● **Source material**:
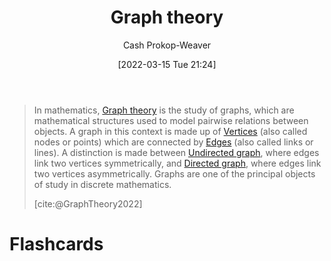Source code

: :PROPERTIES:
:ID:       5bc61709-6612-4287-921f-3e2509bd2261
:ROAM_REFS: [cite:@GraphTheory2022]
:LAST_MODIFIED: [2023-09-05 Tue 20:19]
:END:
#+title: Graph theory
#+hugo_custom_front_matter: :slug "5bc61709-6612-4287-921f-3e2509bd2261"
#+author: Cash Prokop-Weaver
#+date: [2022-03-15 Tue 21:24]
#+filetags: :concept:

#+begin_quote
In mathematics, [[id:5bc61709-6612-4287-921f-3e2509bd2261][Graph theory]] is the study of graphs, which are mathematical structures used to model pairwise relations between objects. A graph in this context is made up of [[id:1b2526af-676d-4c0f-aa85-1ba05b8e7a93][Vertices]] (also called nodes or points) which are connected by [[id:7211246e-d3da-491e-a493-e84ba820e63f][Edges]] (also called links or lines). A distinction is made between [[id:03fd05a7-149e-49a8-be25-ca715b695add][Undirected graph]], where edges link two vertices symmetrically, and [[id:129f1b92-49f6-44af-bae3-d8a171f66f04][Directed graph]], where edges link two vertices asymmetrically. Graphs are one of the principal objects of study in discrete mathematics.

[cite:@GraphTheory2022]
#+end_quote

* Flashcards
:PROPERTIES:
:ANKI_DECK: Default
:END:


#+print_bibliography:
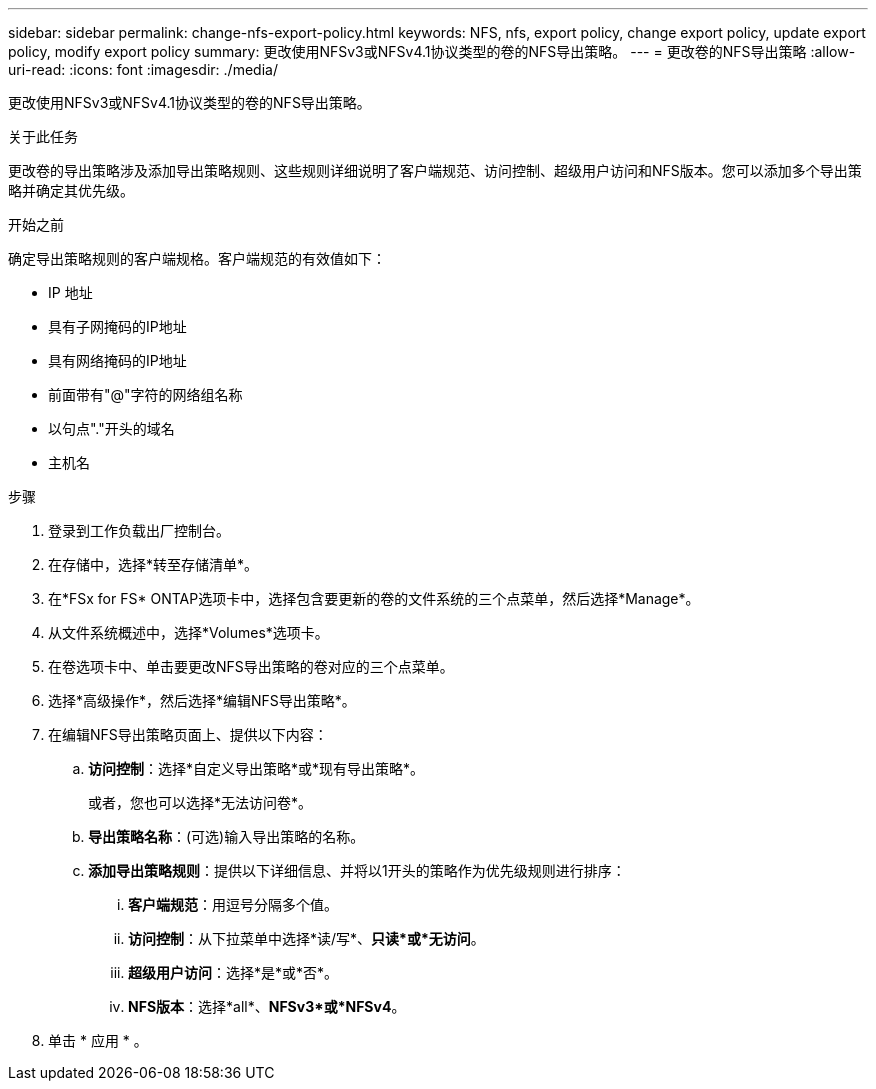 ---
sidebar: sidebar 
permalink: change-nfs-export-policy.html 
keywords: NFS, nfs, export policy, change export policy, update export policy, modify export policy 
summary: 更改使用NFSv3或NFSv4.1协议类型的卷的NFS导出策略。 
---
= 更改卷的NFS导出策略
:allow-uri-read: 
:icons: font
:imagesdir: ./media/


[role="lead"]
更改使用NFSv3或NFSv4.1协议类型的卷的NFS导出策略。

.关于此任务
更改卷的导出策略涉及添加导出策略规则、这些规则详细说明了客户端规范、访问控制、超级用户访问和NFS版本。您可以添加多个导出策略并确定其优先级。

.开始之前
确定导出策略规则的客户端规格。客户端规范的有效值如下：

* IP 地址
* 具有子网掩码的IP地址
* 具有网络掩码的IP地址
* 前面带有"@"字符的网络组名称
* 以句点"."开头的域名
* 主机名


.步骤
. 登录到工作负载出厂控制台。
. 在存储中，选择*转至存储清单*。
. 在*FSx for FS* ONTAP选项卡中，选择包含要更新的卷的文件系统的三个点菜单，然后选择*Manage*。
. 从文件系统概述中，选择*Volumes*选项卡。
. 在卷选项卡中、单击要更改NFS导出策略的卷对应的三个点菜单。
. 选择*高级操作*，然后选择*编辑NFS导出策略*。
. 在编辑NFS导出策略页面上、提供以下内容：
+
.. *访问控制*：选择*自定义导出策略*或*现有导出策略*。
+
或者，您也可以选择*无法访问卷*。

.. *导出策略名称*：(可选)输入导出策略的名称。
.. *添加导出策略规则*：提供以下详细信息、并将以1开头的策略作为优先级规则进行排序：
+
... *客户端规范*：用逗号分隔多个值。
... *访问控制*：从下拉菜单中选择*读/写*、*只读*或*无访问*。
... *超级用户访问*：选择*是*或*否*。
... *NFS版本*：选择*all*、*NFSv3*或*NFSv4*。




. 单击 * 应用 * 。

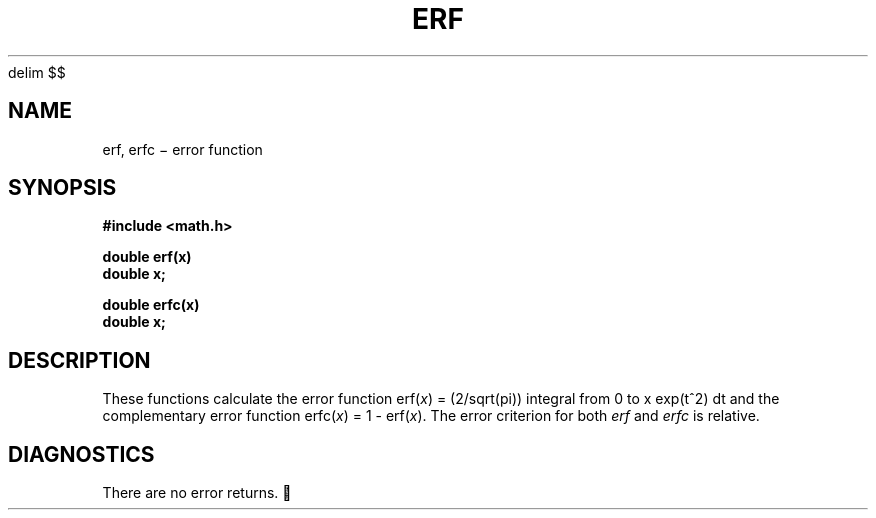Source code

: .EQ
delim $$
.EN
.TH ERF 3M
.CT 2 math
.SH NAME
erf, erfc \(mi error function
.SH SYNOPSIS
.B #include <math.h>
.PP
.B double erf(x)
.br
.B double x;
.PP
.B double erfc(x)
.br
.B double x;
.SH DESCRIPTION
These functions calculate the error function
.RI erf( x )
.if n .ig
$=~2 pi sup -1/2 int from 0 to x  roman e sup -t sup 2 dt$
..
.if t .ig
= (2/sqrt(pi)) integral from 0 to x exp(t^2) dt
..
and the complementary error function
.RI erfc( x )
= 1 \- 
.RI erf( x ).
The error criterion for both
.I erf
and
.I erfc
is relative.
.SH DIAGNOSTICS
There are no error returns.
.EQ
delim off
.EN


● **What is expected**: In the records above, take every line from the opening one through the line with "#+title: Graph theory" and repeat it exactly; pictures are not part of the copy.

● **Response**:
Source code

: :PROPERTIES:
:ID:       5bc61709-6612-4287-921f-3e2509bd2261
:ROAM_REFS: [cite:@GraphTheory2022]
:LAST_MODIFIED: [2023-09-05 Tue 20:19]
:END:
#+title: Graph theory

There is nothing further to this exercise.